The astronauts will complete China’s first-ever crew handover in orbit on board the Tiangong space station, state media says.
China has launched the Shenzhou-15 spacecraft carrying three astronauts to its space station, where they will complete the country’s first-ever crew handover in orbit, state news agency Xinhua reported.
The trio blasted off on Tuesday in a Long March-2F rocket at 11:08pm (15:08 GMT) from the Jiuquan launch centre in northwestern China’s Gobi desert, Xinhua said, citing the China Manned Space Administration (CMSA).
The team for the six-month mission is led by veteran Fei Junlong and two first-time astronauts Deng Qingming and Zhang Lu, the agency said at a news conference on Monday.
Fei, 57, is returning to space after 17 years, having commanded the Shenzhou-6 mission in 2005.
His team will join three other astronauts on board the Tiangong space station, who arrived in early June.
Tiangong has room to accommodate six astronauts at a time and the handover will take about a week. Previous missions to the space station have taken about 13 hours from liftoff to docking.
Anu Ojha, director of the UK national space academy, said that the crew are currently catching up with the Tiangong space station.
“They’re doing a ‘fast rendezvous’, and what this means is they’ve got to catch up with the space station, they’ve got to dock with the space station,” Ojha told Al Jazeera.
“One of the reasons China has been so proud and so confident of this … is that this is a milestone,” he said.
“This is a new structure, new science laboratories, so new capacity to be able to conduct the sorts of research in biomedicine, in pharmaceuticals, in material science … without the effect of gravity,” Ojha added. “That gives us new insights into all of these sciences.”
Main responsibilities
“The … main responsibilities for the mission are … achieving the first crew handover in orbit, installing … equipment and facilities inside and outside the space station and carrying out scientific experiments,” Ji Qiming, a spokesman for CMSA said.
“During the stay, the Shenzhou-15 crew will welcome the visiting Tianzhou-6 cargo ship and hand over [operations to] the Shenzhou-16 manned spaceship, and are planning to return to China’s Dongfeng landing site in May next year.”

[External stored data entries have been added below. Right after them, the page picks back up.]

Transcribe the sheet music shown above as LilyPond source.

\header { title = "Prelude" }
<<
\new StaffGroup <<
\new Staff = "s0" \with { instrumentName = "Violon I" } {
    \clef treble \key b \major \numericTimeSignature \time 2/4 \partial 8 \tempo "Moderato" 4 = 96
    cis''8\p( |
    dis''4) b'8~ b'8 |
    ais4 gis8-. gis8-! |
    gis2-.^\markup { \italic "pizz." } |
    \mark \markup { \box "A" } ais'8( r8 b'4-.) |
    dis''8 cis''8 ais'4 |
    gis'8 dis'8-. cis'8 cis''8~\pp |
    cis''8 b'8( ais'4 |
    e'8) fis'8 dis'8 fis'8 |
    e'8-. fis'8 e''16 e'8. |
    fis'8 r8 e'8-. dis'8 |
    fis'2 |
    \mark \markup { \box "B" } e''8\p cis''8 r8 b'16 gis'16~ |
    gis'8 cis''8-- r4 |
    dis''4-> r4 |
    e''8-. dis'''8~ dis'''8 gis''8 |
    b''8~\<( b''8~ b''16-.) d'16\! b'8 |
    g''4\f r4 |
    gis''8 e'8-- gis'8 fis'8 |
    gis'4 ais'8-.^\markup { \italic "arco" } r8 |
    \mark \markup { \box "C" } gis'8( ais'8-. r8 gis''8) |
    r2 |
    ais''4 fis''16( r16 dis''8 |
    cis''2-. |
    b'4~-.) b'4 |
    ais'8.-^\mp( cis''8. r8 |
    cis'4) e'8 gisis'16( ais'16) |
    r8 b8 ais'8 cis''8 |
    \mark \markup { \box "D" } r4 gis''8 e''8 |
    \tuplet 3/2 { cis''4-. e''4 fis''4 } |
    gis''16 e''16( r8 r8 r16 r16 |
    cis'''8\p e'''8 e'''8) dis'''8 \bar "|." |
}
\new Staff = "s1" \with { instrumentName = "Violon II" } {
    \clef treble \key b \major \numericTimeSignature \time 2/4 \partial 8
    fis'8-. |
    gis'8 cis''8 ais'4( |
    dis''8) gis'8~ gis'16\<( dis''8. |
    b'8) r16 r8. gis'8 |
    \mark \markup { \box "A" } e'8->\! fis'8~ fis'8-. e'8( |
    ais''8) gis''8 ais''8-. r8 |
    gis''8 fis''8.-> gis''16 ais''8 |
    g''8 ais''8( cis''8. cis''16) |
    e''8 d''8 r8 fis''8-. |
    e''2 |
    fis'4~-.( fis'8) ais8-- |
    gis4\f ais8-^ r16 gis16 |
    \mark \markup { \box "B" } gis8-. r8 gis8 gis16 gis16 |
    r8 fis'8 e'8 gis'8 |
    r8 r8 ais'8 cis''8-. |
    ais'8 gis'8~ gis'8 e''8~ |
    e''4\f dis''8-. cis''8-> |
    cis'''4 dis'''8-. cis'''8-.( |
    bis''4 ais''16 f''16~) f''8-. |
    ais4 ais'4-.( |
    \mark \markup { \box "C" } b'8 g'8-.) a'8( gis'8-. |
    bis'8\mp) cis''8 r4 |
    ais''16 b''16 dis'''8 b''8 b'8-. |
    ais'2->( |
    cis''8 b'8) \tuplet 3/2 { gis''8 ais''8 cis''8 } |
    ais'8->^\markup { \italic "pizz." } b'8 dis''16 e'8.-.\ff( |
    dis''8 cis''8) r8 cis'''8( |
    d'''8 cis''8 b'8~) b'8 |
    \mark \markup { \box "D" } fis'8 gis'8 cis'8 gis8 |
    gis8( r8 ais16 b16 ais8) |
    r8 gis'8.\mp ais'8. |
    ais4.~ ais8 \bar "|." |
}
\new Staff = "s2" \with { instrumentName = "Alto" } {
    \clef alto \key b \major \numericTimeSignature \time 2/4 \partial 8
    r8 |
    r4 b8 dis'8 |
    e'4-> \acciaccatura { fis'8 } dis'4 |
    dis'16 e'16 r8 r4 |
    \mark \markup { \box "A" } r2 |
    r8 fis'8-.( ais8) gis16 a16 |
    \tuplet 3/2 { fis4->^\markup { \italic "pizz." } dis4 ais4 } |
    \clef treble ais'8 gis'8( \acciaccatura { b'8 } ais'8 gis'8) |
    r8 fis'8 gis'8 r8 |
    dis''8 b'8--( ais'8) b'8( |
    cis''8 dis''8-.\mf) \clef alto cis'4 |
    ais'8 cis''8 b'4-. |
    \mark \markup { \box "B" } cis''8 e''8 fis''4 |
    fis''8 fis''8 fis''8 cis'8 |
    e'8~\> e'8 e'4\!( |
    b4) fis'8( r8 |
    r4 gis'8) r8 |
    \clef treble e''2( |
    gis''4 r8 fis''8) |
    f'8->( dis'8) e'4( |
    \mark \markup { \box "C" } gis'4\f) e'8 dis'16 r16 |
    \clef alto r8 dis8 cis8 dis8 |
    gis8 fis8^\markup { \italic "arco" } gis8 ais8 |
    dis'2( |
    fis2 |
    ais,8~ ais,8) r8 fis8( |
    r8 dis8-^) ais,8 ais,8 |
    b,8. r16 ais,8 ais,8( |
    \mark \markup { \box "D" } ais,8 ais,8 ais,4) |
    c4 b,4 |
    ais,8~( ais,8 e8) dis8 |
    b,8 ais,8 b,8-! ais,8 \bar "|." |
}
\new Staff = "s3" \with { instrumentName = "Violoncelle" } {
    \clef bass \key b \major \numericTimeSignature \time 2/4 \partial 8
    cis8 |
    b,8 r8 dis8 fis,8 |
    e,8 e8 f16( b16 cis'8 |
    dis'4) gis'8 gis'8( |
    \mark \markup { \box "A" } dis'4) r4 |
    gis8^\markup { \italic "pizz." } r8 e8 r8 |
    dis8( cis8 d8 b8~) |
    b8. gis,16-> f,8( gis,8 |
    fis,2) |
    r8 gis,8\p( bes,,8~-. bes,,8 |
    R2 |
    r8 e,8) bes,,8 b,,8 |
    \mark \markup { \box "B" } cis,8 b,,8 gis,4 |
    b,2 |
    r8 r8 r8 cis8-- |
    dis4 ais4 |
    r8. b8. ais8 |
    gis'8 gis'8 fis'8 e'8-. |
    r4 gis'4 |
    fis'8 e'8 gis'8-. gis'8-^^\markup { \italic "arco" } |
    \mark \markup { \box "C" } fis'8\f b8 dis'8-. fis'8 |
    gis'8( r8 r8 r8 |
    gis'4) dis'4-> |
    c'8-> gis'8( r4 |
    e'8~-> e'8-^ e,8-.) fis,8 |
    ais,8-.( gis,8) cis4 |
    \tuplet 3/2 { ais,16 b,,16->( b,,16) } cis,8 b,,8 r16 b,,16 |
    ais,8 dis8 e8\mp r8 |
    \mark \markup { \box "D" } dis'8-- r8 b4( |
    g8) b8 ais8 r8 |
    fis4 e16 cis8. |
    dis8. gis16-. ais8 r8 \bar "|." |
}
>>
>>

The Tiangong space station is a crown jewel in Beijing’s ambitious space programme – which has landed robotic rovers on Mars and the Moon, and made the country the third to put humans in orbit – as it looks to catch up with major spacefaring powers the United States and Russia.
Tiangong’s final module successfully docked with the core structure earlier this month, state media said, a key step in its completion by year’s end.
“I expect that China will declare construction completion during or at end of the Shenzhou-15 mission,” independent Chinese space analyst Chen Lan said.
China has been excluded from the International Space Station (ISS) since 2011, when the United States banned NASA from engaging with the country.
Once completed, the Tiangong space station is expected to have a mass of 90 tonnes – about a quarter of the ISS – or similar in size to the Soviet-built Mir station that orbited Earth from the 1980s until 2001.
Tiangong, which means “heavenly palace”, will operate for approximately a decade and host a variety of experiments in near-zero gravity.
Next year, Beijing plans to launch the Xuntian space telescope with a field of view 350 times that of NASA’s Hubble Space Telescope.